Please repeat every one of the records below word for word, with no changes.

··· Records

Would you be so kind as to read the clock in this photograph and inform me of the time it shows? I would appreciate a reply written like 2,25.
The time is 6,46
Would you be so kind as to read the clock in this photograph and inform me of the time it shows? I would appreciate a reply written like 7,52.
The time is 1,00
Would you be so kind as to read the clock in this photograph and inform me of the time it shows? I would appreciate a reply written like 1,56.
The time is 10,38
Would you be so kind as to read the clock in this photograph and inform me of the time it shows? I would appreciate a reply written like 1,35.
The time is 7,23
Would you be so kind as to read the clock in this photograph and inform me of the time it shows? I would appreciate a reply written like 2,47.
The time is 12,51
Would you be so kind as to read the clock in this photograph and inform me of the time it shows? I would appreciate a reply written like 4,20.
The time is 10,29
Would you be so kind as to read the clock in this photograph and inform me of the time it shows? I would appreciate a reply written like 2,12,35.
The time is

······

Correct result -
Would you be so kind as to read the clock in this photograph and inform me of the time it shows? I would appreciate a reply written like 2,25.
The time is 6,46
Would you be so kind as to read the clock in this photograph and inform me of the time it shows? I would appreciate a reply written like 7,52.
The time is 1,00
Would you be so kind as to read the clock in this photograph and inform me of the time it shows? I would appreciate a reply written like 1,56.
The time is 10,38
Would you be so kind as to read the clock in this photograph and inform me of the time it shows? I would appreciate a reply written like 1,35.
The time is 7,23
Would you be so kind as to read the clock in this photograph and inform me of the time it shows? I would appreciate a reply written like 2,47.
The time is 12,51
Would you be so kind as to read the clock in this photograph and inform me of the time it shows? I would appreciate a reply written like 4,20.
The time is 10,29
Would you be so kind as to read the clock in this photograph and inform me of the time it shows? I would appreciate a reply written like 2,12,35.
The time is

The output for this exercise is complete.